Why the media should cut Justin Bieber, and Nick Kyrgios, some slack

When observing from afar the circus surrounding the life of Justin Bieber, I can’t help but be reminded of a certain episode of South Park.

BIEBER FEVER: The mental anguish associated with Justin Bieber's very existence should not be underestimated, according Fairfax reporter Heath Parkes-Hupton.

BIEBER FEVER: The mental anguish associated with Justin Bieber's very existence should not be underestimated, according Fairfax reporter Heath Parkes-Hupton.

The boys cross paths with Britney Spears in the middle of a media-fuelled crisis, driven to attempted suicide and with only half of her head intact, and set about helping her evade the paparazzi.

Of course, it’s later revealed that Spears had secretly been sentenced to death by media as part of an ancient ritual supposed to reap a plentiful harvest.

In the end, she is literally photographed to death.

Crazy, I know, but it’s an interesting take on the impact of the cult-like scrutiny placed on young celebrities like Bieber.

Regardless of what you think of Bieber – his music, his money or his persona – surely you can sympathise with the man.

The 23-year-old who can’t even stop in for a cheeky Nandos in Auburn without being surrounded by screaming “fans” within 10 minutes.

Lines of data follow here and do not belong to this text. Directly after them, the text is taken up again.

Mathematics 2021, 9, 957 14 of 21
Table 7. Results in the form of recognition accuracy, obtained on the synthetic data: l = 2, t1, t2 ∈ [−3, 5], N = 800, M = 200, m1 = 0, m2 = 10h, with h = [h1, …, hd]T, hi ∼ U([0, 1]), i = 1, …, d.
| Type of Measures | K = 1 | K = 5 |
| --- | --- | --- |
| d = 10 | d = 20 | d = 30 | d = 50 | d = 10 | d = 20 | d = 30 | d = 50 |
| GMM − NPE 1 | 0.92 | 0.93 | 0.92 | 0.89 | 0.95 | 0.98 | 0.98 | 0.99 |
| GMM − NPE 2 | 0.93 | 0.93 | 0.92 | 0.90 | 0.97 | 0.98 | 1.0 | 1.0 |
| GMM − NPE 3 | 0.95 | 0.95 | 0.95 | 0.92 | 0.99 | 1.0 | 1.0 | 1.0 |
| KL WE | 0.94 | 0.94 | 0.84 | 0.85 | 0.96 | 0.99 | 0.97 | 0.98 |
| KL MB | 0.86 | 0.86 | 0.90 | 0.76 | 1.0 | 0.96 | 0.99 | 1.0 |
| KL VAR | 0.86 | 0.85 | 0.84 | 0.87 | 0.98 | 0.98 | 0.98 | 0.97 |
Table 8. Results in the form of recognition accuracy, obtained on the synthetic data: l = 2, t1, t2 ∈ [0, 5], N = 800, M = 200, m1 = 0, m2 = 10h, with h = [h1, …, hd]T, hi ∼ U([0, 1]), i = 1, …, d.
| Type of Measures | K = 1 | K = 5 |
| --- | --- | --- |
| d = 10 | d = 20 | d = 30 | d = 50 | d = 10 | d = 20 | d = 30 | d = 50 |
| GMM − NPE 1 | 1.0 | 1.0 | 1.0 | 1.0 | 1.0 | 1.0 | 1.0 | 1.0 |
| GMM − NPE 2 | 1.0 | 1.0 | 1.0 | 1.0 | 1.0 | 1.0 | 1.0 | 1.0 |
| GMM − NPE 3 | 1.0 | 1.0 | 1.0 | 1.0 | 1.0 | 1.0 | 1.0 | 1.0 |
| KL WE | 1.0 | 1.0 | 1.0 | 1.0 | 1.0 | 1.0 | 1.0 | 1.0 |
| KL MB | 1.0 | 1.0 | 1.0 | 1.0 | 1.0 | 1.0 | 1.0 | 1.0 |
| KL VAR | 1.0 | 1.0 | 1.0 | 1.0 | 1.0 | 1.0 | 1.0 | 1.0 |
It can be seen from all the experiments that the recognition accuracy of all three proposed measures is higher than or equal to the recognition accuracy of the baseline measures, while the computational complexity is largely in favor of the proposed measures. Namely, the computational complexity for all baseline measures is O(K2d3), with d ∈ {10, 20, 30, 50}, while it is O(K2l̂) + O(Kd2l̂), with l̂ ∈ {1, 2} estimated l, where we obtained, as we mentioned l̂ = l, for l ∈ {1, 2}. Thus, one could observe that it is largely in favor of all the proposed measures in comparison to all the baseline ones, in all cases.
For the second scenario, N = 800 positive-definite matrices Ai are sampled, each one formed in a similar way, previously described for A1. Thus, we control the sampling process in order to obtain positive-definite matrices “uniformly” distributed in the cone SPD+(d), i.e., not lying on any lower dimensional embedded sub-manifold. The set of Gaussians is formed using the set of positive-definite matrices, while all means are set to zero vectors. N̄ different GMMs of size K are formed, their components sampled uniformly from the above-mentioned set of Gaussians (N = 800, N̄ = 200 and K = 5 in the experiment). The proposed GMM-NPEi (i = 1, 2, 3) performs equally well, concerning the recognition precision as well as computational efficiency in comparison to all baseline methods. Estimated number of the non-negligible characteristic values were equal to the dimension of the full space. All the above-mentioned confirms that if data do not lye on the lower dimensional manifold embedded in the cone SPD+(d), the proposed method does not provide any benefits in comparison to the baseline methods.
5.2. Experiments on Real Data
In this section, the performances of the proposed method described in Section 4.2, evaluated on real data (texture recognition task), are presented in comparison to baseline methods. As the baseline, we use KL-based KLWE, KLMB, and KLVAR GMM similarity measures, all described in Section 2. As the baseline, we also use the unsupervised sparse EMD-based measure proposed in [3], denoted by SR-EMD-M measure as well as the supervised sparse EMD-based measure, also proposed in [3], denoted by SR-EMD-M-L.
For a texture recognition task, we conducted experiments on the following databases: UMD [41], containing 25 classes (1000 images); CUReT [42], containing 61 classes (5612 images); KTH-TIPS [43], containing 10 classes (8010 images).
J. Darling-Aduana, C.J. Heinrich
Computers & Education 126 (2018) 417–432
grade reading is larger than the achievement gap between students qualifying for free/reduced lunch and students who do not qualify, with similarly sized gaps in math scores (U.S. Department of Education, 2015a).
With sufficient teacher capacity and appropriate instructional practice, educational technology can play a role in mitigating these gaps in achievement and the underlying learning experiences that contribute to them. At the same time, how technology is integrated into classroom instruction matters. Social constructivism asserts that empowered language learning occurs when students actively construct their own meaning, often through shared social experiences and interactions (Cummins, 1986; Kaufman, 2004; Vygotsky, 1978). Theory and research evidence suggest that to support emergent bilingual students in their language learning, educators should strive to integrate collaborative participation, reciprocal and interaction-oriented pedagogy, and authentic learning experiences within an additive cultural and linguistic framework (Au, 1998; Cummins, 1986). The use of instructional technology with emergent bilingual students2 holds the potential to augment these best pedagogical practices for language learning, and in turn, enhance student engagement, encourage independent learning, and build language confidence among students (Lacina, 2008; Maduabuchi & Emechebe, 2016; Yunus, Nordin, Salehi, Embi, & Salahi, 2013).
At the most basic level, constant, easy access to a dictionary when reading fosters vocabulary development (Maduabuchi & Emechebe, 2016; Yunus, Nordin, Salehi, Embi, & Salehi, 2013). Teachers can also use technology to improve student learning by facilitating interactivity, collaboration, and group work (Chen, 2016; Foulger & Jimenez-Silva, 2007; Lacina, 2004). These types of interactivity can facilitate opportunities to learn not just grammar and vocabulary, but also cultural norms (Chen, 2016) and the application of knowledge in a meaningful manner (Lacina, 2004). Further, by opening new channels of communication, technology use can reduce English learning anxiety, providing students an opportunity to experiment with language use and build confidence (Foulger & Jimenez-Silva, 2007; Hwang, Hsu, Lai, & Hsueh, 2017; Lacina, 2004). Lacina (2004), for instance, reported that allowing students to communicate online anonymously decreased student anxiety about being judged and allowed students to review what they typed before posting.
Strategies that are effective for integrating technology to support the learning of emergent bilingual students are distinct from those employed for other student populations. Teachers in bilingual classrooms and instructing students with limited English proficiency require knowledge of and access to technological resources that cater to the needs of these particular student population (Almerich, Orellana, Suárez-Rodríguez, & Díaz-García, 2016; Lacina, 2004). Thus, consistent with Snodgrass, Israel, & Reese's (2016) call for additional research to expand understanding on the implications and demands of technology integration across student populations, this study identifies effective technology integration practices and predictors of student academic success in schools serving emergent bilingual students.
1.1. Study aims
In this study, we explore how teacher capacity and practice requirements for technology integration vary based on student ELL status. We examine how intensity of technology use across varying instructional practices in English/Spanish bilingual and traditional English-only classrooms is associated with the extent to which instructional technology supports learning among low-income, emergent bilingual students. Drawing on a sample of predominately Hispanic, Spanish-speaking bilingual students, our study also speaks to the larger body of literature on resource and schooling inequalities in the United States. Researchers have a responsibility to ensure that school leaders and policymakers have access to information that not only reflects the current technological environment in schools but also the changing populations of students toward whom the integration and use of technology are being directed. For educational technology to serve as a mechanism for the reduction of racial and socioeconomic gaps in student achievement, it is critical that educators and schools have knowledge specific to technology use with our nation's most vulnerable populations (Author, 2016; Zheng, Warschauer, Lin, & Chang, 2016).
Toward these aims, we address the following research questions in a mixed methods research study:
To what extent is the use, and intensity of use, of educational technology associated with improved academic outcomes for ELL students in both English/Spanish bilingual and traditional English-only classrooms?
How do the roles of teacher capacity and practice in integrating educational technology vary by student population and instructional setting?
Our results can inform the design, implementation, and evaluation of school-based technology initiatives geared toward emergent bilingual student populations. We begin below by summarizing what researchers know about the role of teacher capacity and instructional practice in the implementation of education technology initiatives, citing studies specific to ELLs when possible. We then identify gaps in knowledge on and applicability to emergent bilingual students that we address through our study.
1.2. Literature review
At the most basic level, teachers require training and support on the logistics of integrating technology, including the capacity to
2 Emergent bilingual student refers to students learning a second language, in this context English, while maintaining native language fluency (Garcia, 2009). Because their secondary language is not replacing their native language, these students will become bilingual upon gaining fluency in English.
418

I have no doubt the media’s identification of Bieber as a click-baiting inch-filler drives that obsession, but at what cost? Will we only be satisfied when we see his life and undoubted talent unravel? His transformation from golden boy to laughing stock complete.

So how about we lay off this young man who, despite his obvious flaws, is exactly that – a young man. We could lose him completely if we don’t give him space to breathe.